Scientists know little about the distribution of microbial species across the globe, says Noah Fierer, a soil microbiologist at the University of Colorado at Boulder. “There are all these papers on plant and animal diversity at continental scales going back to Darwin,” but similar surveys hadn’t been carried out for bacteria and other microscopic life forms, he says.

To gather more information on how microbial species are spread out over large geographic distances, Fierer and his colleague Robert Jackson of Duke University in Durham, N.C., collected soil samples from 98 sites throughout North and South America. They chose a wide variety of environments, including rainforests, tundra, grasslands, and deserts. Fierer and Jackson specifically selected locations that were well studied, so that data about average seasonal temperatures, rainfall, and other characteristics would be available.

They then subjected each soil sample to a DNA-fingerprinting technique. This technique scrutinizes a specific segment of the microbes’ genomes, called 16S ribosomal DNA, that tends to vary from species to species but is similar in closely related species. Rather than telling exactly which or how many microbial species are present in each sample, the technique gives a relative index of the diversity of species.

Fierer and Jackson had hypothesized that microbial biodiversity would mimic that of plants and animals in each location, with a variety of environmental conditions determining which species live where. However, notes Jackson, “the results were really surprising. None of the things that we think about being important for the diversity of animals and plants were important in this case—not latitude, temperature, or moisture.”
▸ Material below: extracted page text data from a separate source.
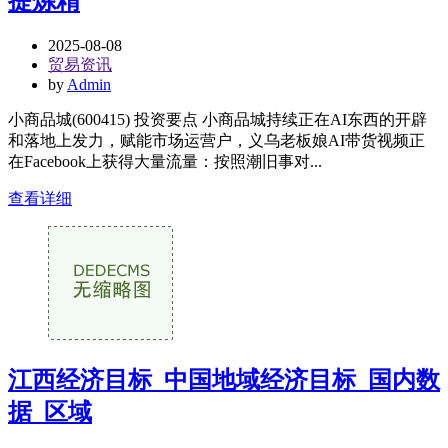
提炼精
2025-08-08
贸易资讯
by
Admin
小商品城(600415) 投资要点 小商品城持续正在AI东西的开辟
和落地上发力，赋能市场运营户，义乌老板娘AI带货视频正
在Facebook上获得大量流量：按照潮旧事对...
查看详细
江西经济目标_中国地域经济目标_国内数
据_区域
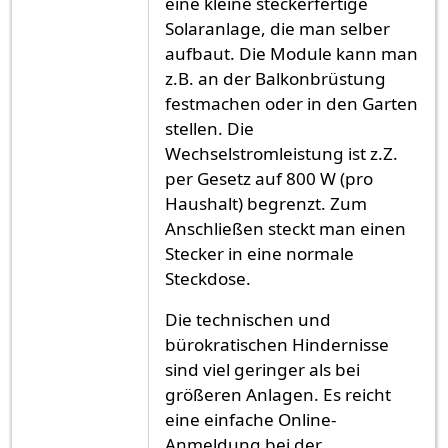
eine kleine steckerfertige
Solaranlage, die man selber
aufbaut. Die Module kann man
z.B. an der Balkonbrüstung
festmachen oder in den Garten
stellen. Die
Wechselstromleistung ist z.Z.
per Gesetz auf 800 W (pro
Haushalt) begrenzt. Zum
Anschließen steckt man einen
Stecker in eine normale
Steckdose.
Die technischen und
bürokratischen Hindernisse
sind viel geringer als bei
größeren Anlagen. Es reicht
eine einfache Online-
Anmeldung bei der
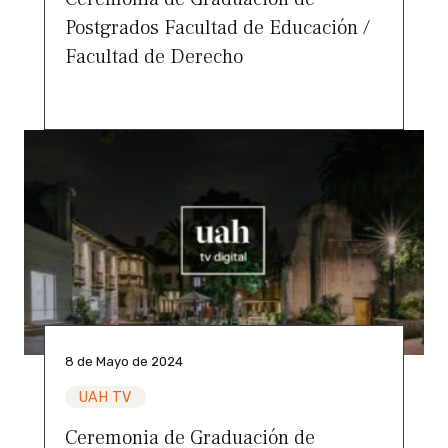
Postgrados Facultad de Educación /
Facultad de Derecho
8 de Mayo de 2024
UAH TV
Ceremonia de Graduación de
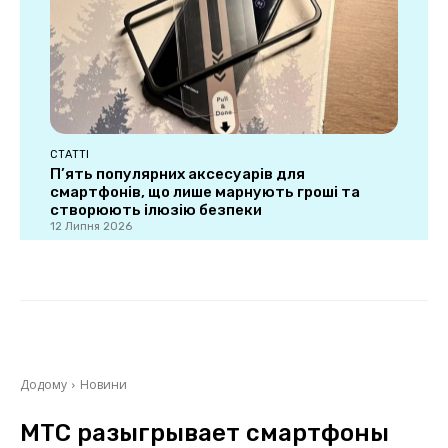
СТАТТІ
П’ять популярних аксесуарів для
смартфонів, що лише марнують гроші та
створюють ілюзію безпеки
12 Липня 2026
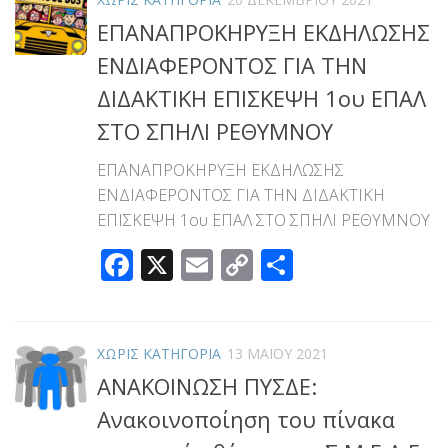
ΕΠΑΝΑΠΡΟΚΗΡΥΞΗ ΕΚΔHΛΩΣΗΣ
ΕΝΔΙΑΦΕΡΟΝΤΟΣ ΓΙΑ ΤΗΝ
ΔΙΔΑΚΤΙΚΗ ΕΠΙΣΚΕΨΗ 1ου ΕΠΑΛ
ΣΤΟ ΣΠΗΛΙ ΡΕΘΥΜΝΟΥ
ΕΠΑΝΑΠΡΟΚΗΡΥΞΗ ΕΚΔHΛΩΣΗΣ
ΕΝΔΙΑΦΕΡΟΝΤΟΣ ΓΙΑ ΤΗΝ ΔΙΔΑΚΤΙΚΗ
ΕΠΙΣΚΕΨΗ 1ου ΕΠΑΛ ΣΤΟ ΣΠΗΛΙ ΡΕΘΥΜΝΟΥ
Facebook
X
Email
Copy
Μοιραστεί
Link
ΧΩΡΊΣ ΚΑΤΗΓΟΡΊΑ
13 ΜΑΪ́ΟΥ 2021
ΑΝΑΚΟΙΝΩΣΗ ΠΥΣΔΕ:
Ανακοινοποίηση του πίνακα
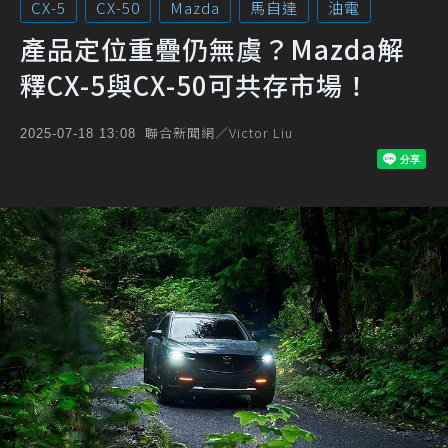
CX-5
CX-50
Mazda
馬自達
油電
產品定位重疊仍無虞？Mazda解
釋CX-5與CX-50可共存市場！
聯合新聞網／Victor Liu
2025-07-18 13:08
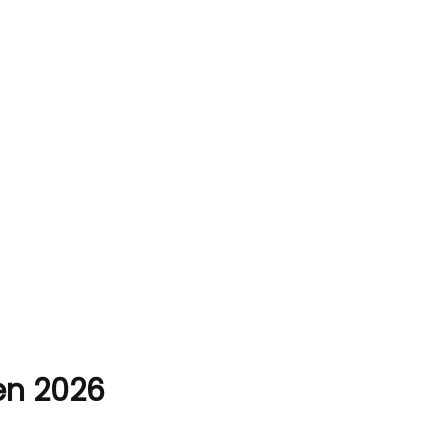
 en 2026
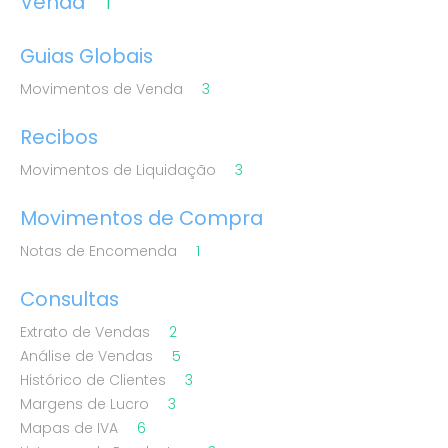
Venda
1
Guias Globais
Movimentos de Venda
3
Recibos
Movimentos de Liquidação
3
Movimentos de Compra
Notas de Encomenda
1
Consultas
Extrato de Vendas
2
Análise de Vendas
5
Histórico de Clientes
3
Margens de Lucro
3
Mapas de IVA
6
The only factor that seemed to affect microbial biodiversity was soil pH. Soils that are acidic, such as those in the Amazonian rainforest, tended to harbor fewer species. Soils closer to neutral pH, such as those in the Arizona desert, showed considerably greater biodiversity. The researchers also found that environments with similar soil pH tended to have similar communities of bacteria, even when sites were separated by large geographic distances, such as that between conifer forests in the northeastern United States and those in the Pacific Northwest.
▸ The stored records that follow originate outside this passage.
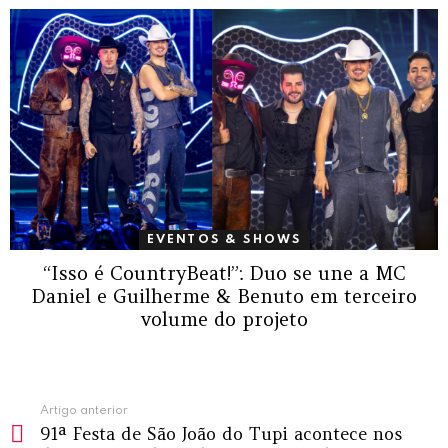
EVENTOS & SHOWS
“Isso é CountryBeat!”: Duo se une a MC
Daniel e Guilherme & Benuto em terceiro
volume do projeto
Ver
Artigo anterior
91ª Festa de São João do Tupi acontece nos
mais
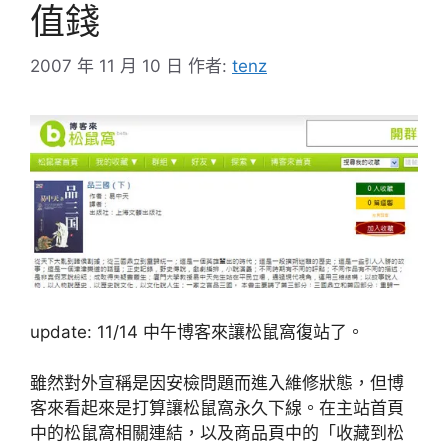
值錢
2007 年 11 月 10 日
作者:
tenz
update: 11/14 中午博客來讓松鼠窩復站了。
雖然對外宣稱是因安檢問題而進入維修狀態，但博
客來看起來是打算讓松鼠窩永久下線。在主站首頁
中的松鼠窩相關連結，以及商品頁中的「收藏到松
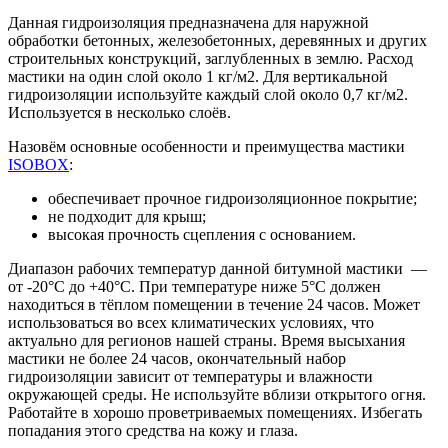
Данная гидроизоляция предназначена для наружной
обработки бетонных, железобетонных, деревянных и других
строительных конструкций, заглубленных в землю. Расход
мастики на один слой около 1 кг/м2. Для вертикальной
гидроизоляции используйте каждый слой около 0,7 кг/м2.
Используется в несколько слоёв.
Назовём основные особенности и преимущества мастики
ISOBOX
:
обеспечивает прочное гидроизоляционное покрытие;
не подходит для крыш;
высокая прочность сцепления с основанием.
Диапазон рабочих температур данной битумной мастики —
от -20°C до +40°C. При температуре ниже 5°С должен
находиться в тёплом помещении в течение 24 часов. Может
использоваться во всех климатических условиях, что
актуально для регионов нашей страны. Время высыхания
мастики не более 24 часов, окончательный набор
гидроизоляции зависит от температуры и влажности
окружающей среды. Не используйте вблизи открытого огня.
Работайте в хорошо проветриваемых помещениях. Избегать
попадания этого средства на кожу и глаза.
Fierer and Jackson report their findings in the Jan. 17 Proceedings of the National Academy of Sciences.

The new study “adds to evidence suggesting that all microbes are everywhere, and if they find the right environment, they will prosper,” says Eddy Rubin, director of the Department of Energy’s Joint Genome Institute in Walnut Creek, Calif. “If you have the same pH, you’ll get the same ones throughout the planet.”

Jessica Green, a soil microbiologist at the University of California, Merced, agrees. “If it holds true, it suggests that bacteria are fundamentally different from plants and animals.”